Researchers from Temple University in Philadelphia, Pennsylvania, have announced that they have used a new gene-editing technique to remove the Human Immune Virus (HIV) from the genome of human immune cells. The scientists have published their findings in Nature Scientific Reports. Using the process known as CRISPR/Cas9 gene editing technique, the scientists were able to eliminate HIV-1 DNA from T cell genomes in laboratory experiments.
They also prevented re-infection after the cells were re-exposed to the virus. This means that they have effectively been able to shut down HIV replication permanently. It is a milestone achievement in finding a cure to HIV.

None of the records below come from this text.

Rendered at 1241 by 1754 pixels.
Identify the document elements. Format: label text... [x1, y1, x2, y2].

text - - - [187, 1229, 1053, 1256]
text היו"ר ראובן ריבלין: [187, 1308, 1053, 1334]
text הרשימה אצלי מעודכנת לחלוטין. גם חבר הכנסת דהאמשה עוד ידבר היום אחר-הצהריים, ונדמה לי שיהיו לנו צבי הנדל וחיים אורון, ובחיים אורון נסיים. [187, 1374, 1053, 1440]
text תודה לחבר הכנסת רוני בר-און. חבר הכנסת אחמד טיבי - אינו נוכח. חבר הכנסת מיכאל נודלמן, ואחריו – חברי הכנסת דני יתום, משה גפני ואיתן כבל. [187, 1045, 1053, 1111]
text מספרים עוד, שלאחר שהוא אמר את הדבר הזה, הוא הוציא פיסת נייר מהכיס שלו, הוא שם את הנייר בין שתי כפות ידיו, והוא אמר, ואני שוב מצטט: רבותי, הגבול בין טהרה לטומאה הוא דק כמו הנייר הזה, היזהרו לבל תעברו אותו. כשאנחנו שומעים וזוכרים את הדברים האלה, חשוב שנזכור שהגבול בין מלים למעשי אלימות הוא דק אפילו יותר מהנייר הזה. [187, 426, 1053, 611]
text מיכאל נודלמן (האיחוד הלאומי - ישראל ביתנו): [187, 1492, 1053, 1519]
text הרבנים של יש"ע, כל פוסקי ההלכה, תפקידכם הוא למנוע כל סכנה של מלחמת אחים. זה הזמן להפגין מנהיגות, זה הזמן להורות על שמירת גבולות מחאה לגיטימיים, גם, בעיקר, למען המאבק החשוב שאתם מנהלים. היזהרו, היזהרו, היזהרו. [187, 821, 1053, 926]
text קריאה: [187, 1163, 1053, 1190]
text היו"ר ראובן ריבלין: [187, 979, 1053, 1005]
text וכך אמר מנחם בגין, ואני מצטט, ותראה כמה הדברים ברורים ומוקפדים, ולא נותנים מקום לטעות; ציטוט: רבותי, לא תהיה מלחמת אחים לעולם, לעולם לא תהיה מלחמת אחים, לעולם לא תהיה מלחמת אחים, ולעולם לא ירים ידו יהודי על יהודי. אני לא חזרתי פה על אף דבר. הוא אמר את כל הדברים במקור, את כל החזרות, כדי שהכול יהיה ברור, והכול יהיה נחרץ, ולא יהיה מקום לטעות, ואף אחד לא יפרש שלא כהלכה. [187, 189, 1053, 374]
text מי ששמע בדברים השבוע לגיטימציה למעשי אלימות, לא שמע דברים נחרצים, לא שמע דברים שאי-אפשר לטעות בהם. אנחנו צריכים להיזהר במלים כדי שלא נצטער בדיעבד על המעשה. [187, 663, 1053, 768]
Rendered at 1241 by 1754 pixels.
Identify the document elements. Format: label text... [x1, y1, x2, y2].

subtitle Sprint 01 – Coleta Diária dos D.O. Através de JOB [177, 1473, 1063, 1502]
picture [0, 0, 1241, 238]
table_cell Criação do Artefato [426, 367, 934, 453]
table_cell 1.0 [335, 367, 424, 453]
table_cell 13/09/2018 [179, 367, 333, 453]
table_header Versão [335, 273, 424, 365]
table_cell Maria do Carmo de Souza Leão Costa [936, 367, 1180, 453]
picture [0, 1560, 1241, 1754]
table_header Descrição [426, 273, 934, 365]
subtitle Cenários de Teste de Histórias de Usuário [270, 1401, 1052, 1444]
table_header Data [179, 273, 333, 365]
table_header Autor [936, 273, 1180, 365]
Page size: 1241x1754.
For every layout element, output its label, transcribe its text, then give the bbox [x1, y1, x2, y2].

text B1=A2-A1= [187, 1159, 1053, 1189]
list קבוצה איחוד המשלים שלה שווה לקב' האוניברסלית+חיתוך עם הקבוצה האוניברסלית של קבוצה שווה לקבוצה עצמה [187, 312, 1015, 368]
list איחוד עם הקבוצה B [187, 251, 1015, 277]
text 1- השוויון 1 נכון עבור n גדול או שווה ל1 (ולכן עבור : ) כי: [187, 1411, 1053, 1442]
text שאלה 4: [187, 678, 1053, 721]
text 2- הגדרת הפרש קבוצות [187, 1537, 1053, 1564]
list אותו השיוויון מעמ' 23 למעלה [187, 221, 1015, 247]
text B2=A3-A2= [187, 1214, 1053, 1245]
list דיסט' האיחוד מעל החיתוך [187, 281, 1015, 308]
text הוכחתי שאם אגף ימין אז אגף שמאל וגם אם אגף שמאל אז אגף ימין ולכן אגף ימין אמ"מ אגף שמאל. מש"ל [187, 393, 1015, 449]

The gene editing technique works by guiding ‘scissor-like’ proteins to targeted sections of DNA within a cell, and then prompting them to alter or ‘edit’ them in some way. CRISPR refers to a specific repeating sequence of DNA extracted from a prokaryote – a single-celled organism such as bacteria – which pairs up with an RNA-guided enzyme called Cas9.
Science Alert reports that to edit the DNA of a virus within a human cell, a bacterium is needed to go in, encounter the virus, and produce a strand of RNA that is identical to the sequence of the virtual DNA. This will guide the RNA. It will then latch onto the Cas9 enzyme, and together, they will search for the matching virus. Once they locate it, the Cas9 cuts and destroy it.
By this technique, the researchers managed to eliminate HIV-1 DNA from T cell genomes in human lab cultures. The scientists said when these cells were later exposed to the virus, they were protected from re-infection.
Lead researcher of the study, Kamel Khalili said in a press statement that the study is a major breakthrough in an attempt to look for a cure to a disease that has caused much havoc around the world.
“The findings are important on multiple levels. They demonstrate the effectiveness of our gene editing system in eliminating HIV from the DNA of CD4 T-cells and, by introducing mutations into the viral genome, permanently inactivating its replication. Further, they show that the system can protect cells from re-infection and that the technology is safe for the cells, with no toxic effects. These experiments had not been performed previously to this extent. But the questions they address are critical, and the results allow us to move ahead with this technology,” Khalili wrote in the statement.
In the past, scientists have tried gene-editing techniques on HIV. However, this is said to be the first time they have been able to prevent further infections. Preventing further infection is said to be very crucial to the success of a treatment of HIV.
Preventing further infection is very effective than the use of antiretroviral drugs. This is because once patients stop taking the antiretroviral drugs, the HIV starts overloading the T-cells again.
Khalili said “Antiretroviral drugs are very good at controlling HIV infection. But patients on antiretroviral therapy who stop taking the drugs suffer a rapid rebound in HIV replication.”
According to Science Alert, CRISPR/Cas9 is what researchers in the United Kingdom have recently gotten approval to use on human embryos to be able to find how to improve In Vitro Fertilization (IVF) success rates and reduce miscarriages. IVF is the process of fertilization by manually combining an egg and sperm in a laboratory dish, and then transferring the embryo to the womb of a female.
In early 2016, scientists used CRISPR/Cas9 to successfully treat a genetic disease known as Duchenne muscular dystrophy in living mammals for the first time.